4 EMS workers barred from duty after chokehold death
Four EMS workers have been placed on modified duty as part of an investigation into the death of Eric Garner.
Four emergency-service workers who responded to the scene where diabetic dad
Eric Garner lay unconscious after an NYPD cop put him in a chokehold have been barred from going on any more ambulance calls pending a probe, officials said.
“The FDNY has restricted these employees … until the investigation and review of their response and operational procedures takes place,” said Fire Department spokesman Jim Long on Sunday.
The two medics and two EMTs — who are part of Richmond University Medical Center on Staten Island — were placed on modified duty as part of the investigation, officials said. The move doesn’t indicate wrongdoing, they added.
FDNY medics or hospital medics are dispatched to scenes depending on availability and proximity, sources said.
The medics who were called to where Garner passed out
broke a slew of procedures when they arrived, EMS sources told The Post.
A 7-minute video that captured the last few minutes of the life of Garner, 43, as he laid on a Tompkinsville sidewalk also caught the workers’ procedural lapses, sources said.
EMS sources told The Post that a medic came to Garner’s side without any equipment such as an oxygen bag or defibrillator.
“You can hear her say, ‘Oh, he can’t walk to the bus?” said the source. “It was pretty obvious this patient was in distress. His body was limp and lifeless.”
Garner should immediately have been placed on a stretcher and had his airway, breathing and circulation checked out by an EMT, sources added.
But the EMT never used a stethoscope, which medics are required to carry, to check Garner’s lungs for air movement, and didn’t connect Garner to an oxygen mask.
About four minutes into the video, the medic is seen checking for a wrist pulse and then a neck pulse — but neither she nor anyone else is seen administering any kind of aid.
“Maybe the EMT felt a pulse, but it was obvious this male was in serious distress and needed to be assisted with his breathing,” said the source. “Three minutes is a long time for a body to be lacking oxygen when an EMS crew is on scene.”
Garner died of cardiac arrest en route to the hospital minutes later.

◆ ◆ ◆

→ What to produce: Return the part of the article on the EMS workers from "A 7-minute video" to "an oxygen mask.", copied word for word.

◆ ◆ ◆

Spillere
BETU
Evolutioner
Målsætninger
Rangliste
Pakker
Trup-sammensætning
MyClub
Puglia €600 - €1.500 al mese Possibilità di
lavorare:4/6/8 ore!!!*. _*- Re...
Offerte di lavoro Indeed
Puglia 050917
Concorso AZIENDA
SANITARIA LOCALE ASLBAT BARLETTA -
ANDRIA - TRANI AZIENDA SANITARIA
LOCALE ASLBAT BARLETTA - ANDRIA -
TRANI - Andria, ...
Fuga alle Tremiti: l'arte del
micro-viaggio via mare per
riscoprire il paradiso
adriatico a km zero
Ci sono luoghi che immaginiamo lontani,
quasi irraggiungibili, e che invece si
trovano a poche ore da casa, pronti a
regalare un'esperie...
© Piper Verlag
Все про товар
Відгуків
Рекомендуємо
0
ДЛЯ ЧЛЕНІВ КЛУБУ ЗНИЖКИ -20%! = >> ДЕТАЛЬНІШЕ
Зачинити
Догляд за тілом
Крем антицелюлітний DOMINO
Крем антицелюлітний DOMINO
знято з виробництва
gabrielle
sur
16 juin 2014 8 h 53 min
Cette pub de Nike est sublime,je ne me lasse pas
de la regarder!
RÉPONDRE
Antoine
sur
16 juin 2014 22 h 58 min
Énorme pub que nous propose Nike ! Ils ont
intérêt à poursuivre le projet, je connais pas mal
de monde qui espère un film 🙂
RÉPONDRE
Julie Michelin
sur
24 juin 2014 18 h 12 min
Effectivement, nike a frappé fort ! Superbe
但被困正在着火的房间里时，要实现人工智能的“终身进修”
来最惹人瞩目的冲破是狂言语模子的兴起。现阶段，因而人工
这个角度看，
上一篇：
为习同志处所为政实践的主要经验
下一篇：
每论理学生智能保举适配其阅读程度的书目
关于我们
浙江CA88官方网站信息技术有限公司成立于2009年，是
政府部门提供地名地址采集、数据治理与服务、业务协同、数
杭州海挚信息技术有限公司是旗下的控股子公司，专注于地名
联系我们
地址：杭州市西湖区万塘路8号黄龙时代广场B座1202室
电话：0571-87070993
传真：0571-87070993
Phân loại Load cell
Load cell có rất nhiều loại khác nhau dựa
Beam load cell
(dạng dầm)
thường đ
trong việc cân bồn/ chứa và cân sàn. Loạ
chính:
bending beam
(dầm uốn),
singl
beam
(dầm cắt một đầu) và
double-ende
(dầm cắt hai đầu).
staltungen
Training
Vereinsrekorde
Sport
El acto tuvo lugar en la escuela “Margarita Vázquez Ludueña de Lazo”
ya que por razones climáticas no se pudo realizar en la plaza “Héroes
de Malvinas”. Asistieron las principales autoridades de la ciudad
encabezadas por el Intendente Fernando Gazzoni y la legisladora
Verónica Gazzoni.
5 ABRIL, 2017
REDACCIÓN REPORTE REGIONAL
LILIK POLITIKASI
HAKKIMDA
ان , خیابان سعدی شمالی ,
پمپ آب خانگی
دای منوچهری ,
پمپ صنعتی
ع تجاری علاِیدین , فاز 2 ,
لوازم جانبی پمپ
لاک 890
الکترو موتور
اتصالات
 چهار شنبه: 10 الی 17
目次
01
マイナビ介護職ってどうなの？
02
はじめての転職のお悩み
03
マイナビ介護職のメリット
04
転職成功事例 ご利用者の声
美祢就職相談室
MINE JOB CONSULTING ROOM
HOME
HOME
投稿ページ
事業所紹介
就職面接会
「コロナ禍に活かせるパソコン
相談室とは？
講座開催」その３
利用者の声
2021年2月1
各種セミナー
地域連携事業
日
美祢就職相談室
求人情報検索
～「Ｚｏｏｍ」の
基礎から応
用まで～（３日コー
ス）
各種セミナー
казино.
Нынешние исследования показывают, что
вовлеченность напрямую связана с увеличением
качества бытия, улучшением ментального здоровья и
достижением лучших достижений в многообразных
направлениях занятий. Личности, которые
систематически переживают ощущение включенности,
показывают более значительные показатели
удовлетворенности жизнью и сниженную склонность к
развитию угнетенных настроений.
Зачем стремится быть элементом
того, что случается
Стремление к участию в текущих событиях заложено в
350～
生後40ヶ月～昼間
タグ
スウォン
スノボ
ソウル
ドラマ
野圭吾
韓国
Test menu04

◆ ◆ ◆

→ Answer:
A 7-minute video that captured the last few minutes of the life of Garner, 43, as he laid on a Tompkinsville sidewalk also caught the workers’ procedural lapses, sources said.
EMS sources told The Post that a medic came to Garner’s side without any equipment such as an oxygen bag or defibrillator.
“You can hear her say, ‘Oh, he can’t walk to the bus?” said the source. “It was pretty obvious this patient was in distress. His body was limp and lifeless.”
Garner should immediately have been placed on a stretcher and had his airway, breathing and circulation checked out by an EMT, sources added.
But the EMT never used a stethoscope, which medics are required to carry, to check Garner’s lungs for air movement, and didn’t connect Garner to an oxygen mask.